O conflito na Ucrânia soma quase 2 milhões de letalidades entre mortos, feridos ou desaparecidos, segundo estudo do Center for Strategic and International Studies. As perdas russas aparecem em maior volume, com estimativa de até 325 mil mortos em cerca de 1,2 milhão de vítimas desde o início da guerra. Análises apontam que civis já registraram quase 15 mil mortes verificadas desde 2022.
Na comparação entre lados, as forças ucranianas também registram grande número de vítimas, entre 500 mil e 600 mil, com entre 100 mil e 140 mil mortos desde fevereiro de 2022 até dezembro de 2025. O estudo alerta que as cifras combinadas podem chegar a 1,8 milhão, podendo alcançar dois milhões no início de 2026.
Oėtimo saldo militar não é o único foco: há também ataques com drones e mísseis que continuam em várias regiões do país. Na região de Kharkiv, um drone russo derrubou um trem de passageiros, matando cinco pessoas e ferindo dezenas. O trem transportava mais de 200 passageiros, segundo autoridades locais.
Os ataques também atingiram infraestrutura e cidades vizinhas, elevando o número de mortos no país para 10 em um só dia, com múltiplos feridos. Em Odesa, golpe com drone atingiu área urbana e uma instalação de energia, provocando interrupções de fornecimento. Kyiv informou que centenas de milhares ficaram sem energia e aquecimento.
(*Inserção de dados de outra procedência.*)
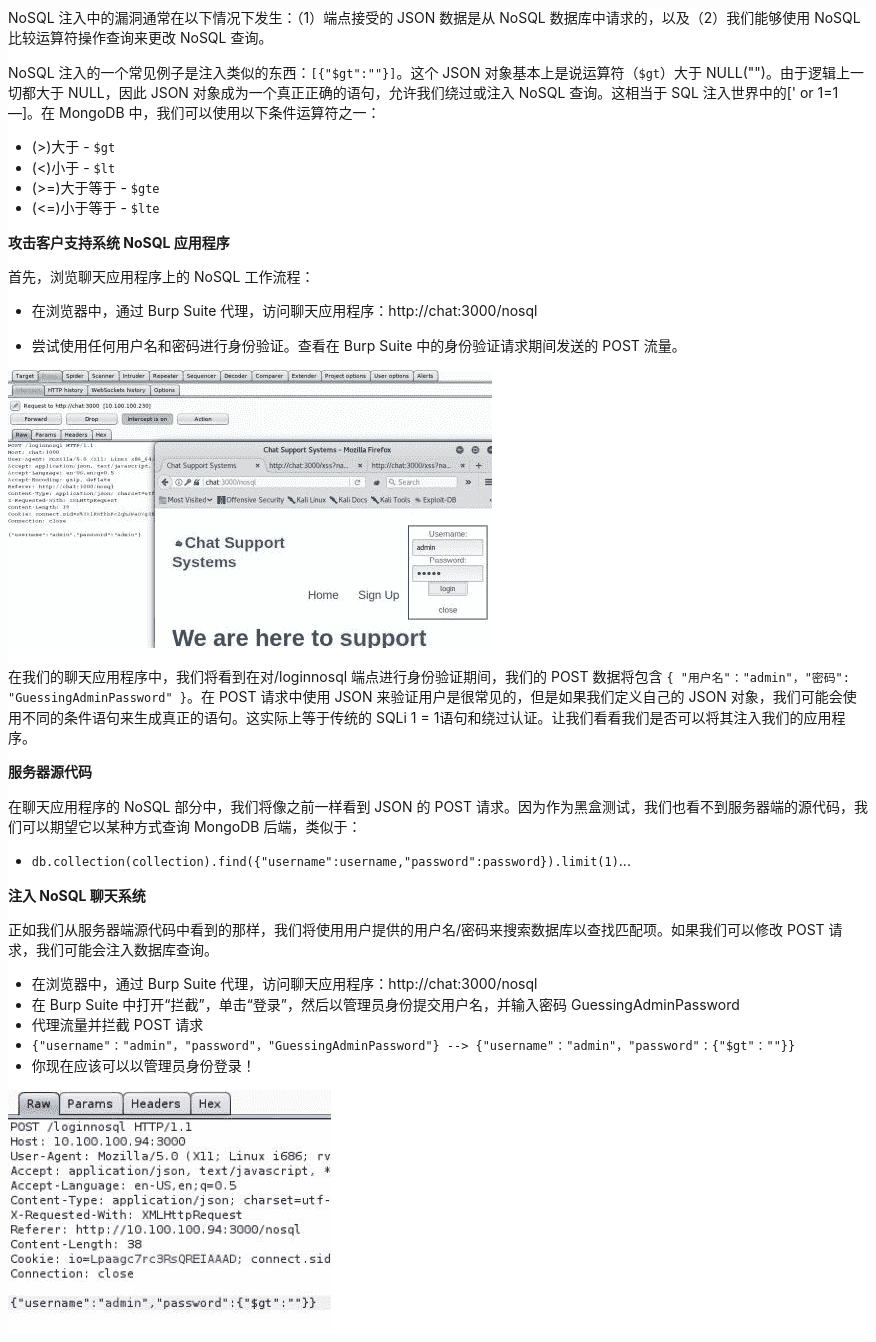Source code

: NoSQL 注入中的漏洞通常在以下情况下发生：（1）端点接受的 JSON 数据是从 NoSQL 数据库中请求的，以及（2）我们能够使用 NoSQL 比较运算符操作查询来更改 NoSQL 查询。

NoSQL 注入的一个常见例子是注入类似的东西：`[{"$gt":""}]`。这个 JSON 对象基本上是说运算符（`$gt`）大于 NULL("")。由于逻辑上一切都大于 NULL，因此 JSON 对象成为一个真正正确的语句，允许我们绕过或注入 NoSQL 查询。这相当于 SQL 注入世界中的[' or 1=1—]。在 MongoDB 中，我们可以使用以下条件运算符之一：
* (>)大于 -  `$gt`
* (<)小于 -  `$lt`
* (>=)大于等于 - `$gte`
* (<=)小于等于 - `$lte`



**攻击客户支持系统 NoSQL 应用程序**

首先，浏览聊天应用程序上的 NoSQL 工作流程：

* 在浏览器中，通过 Burp Suite 代理，访问聊天应用程序：http://chat:3000/nosql

* 尝试使用任何用户名和密码进行身份验证。查看在 Burp Suite 中的身份验证请求期间发送的 POST 流量。

![](img/3-16.png)

在我们的聊天应用程序中，我们将看到在对/loginnosql 端点进行身份验证期间，我们的 POST 数据将包含 `{ "用户名"："admin"，"密码": "GuessingAdminPassword" }`。在 POST 请求中使用 JSON 来验证用户是很常见的，但是如果我们定义自己的 JSON 对象，我们可能会使用不同的条件语句来生成真正的语句。这实际上等于传统的 SQLi 1 = 1语句和绕过认证。让我们看看我们是否可以将其注入我们的应用程序。

**服务器源代码**

在聊天应用程序的 NoSQL 部分中，我们将像之前一样看到 JSON 的 POST 请求。因为作为黑盒测试，我们也看不到服务器端的源代码，我们可以期望它以某种方式查询 MongoDB 后端，类似于：

* `db.collection(collection).find({"username":username,"password":password}).limit(1)`...


**注入 NoSQL 聊天系统**

正如我们从服务器端源代码中看到的那样，我们将使用用户提供的用户名/密码来搜索数据库以查找匹配项。如果我们可以修改 POST 请求，我们可能会注入数据库查询。

* 在浏览器中，通过 Burp Suite 代理，访问聊天应用程序：http://chat:3000/nosql
* 在 Burp Suite 中打开“拦截”，单击“登录”，然后以管理员身份提交用户名，并输入密码 GuessingAdminPassword
* 代理流量并拦截 POST 请求
* `{"username"："admin"，"password"，"GuessingAdminPassword"} --> {"username"："admin"，"password"：{"$gt"：""}}`
* 你现在应该可以以管理员身份登录！

![](img/3-17.png)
Paralelamente, autoridades polonesas pediram providências internacionais sobre o uso de Starlink. O ministro das Relações Exteriores da Polônia solicitou que Elon Musk interrompa o acesso russo ao serviço de internet via satélite, após avaliações de que a Rússia usa a tecnologia para orientar ataques com drones. Musk havia negado em 2024 que terminais tenham sido vendidos à Rússia.
A análise acrescenta que as operações russas continuam a depender de apoio logístico de terceiros para manter o fluxo tecnológico, segundo relatos de inteligência e veículos de comunicação internacionais. autoridades ucranianas reiteram a necessidade de cooperação internacional para reduzir danos civis e restaurar serviços básicos.
O balanço de danos humanitários permanece elevado, com milhares de pessoas buscando abrigo, alimentação e assistência médica. Organizações internacionais destacam a importância de medidas para proteção de civis e para o restabelecimento de redes de energia e água, visando evitar agravamento das condições de inverno.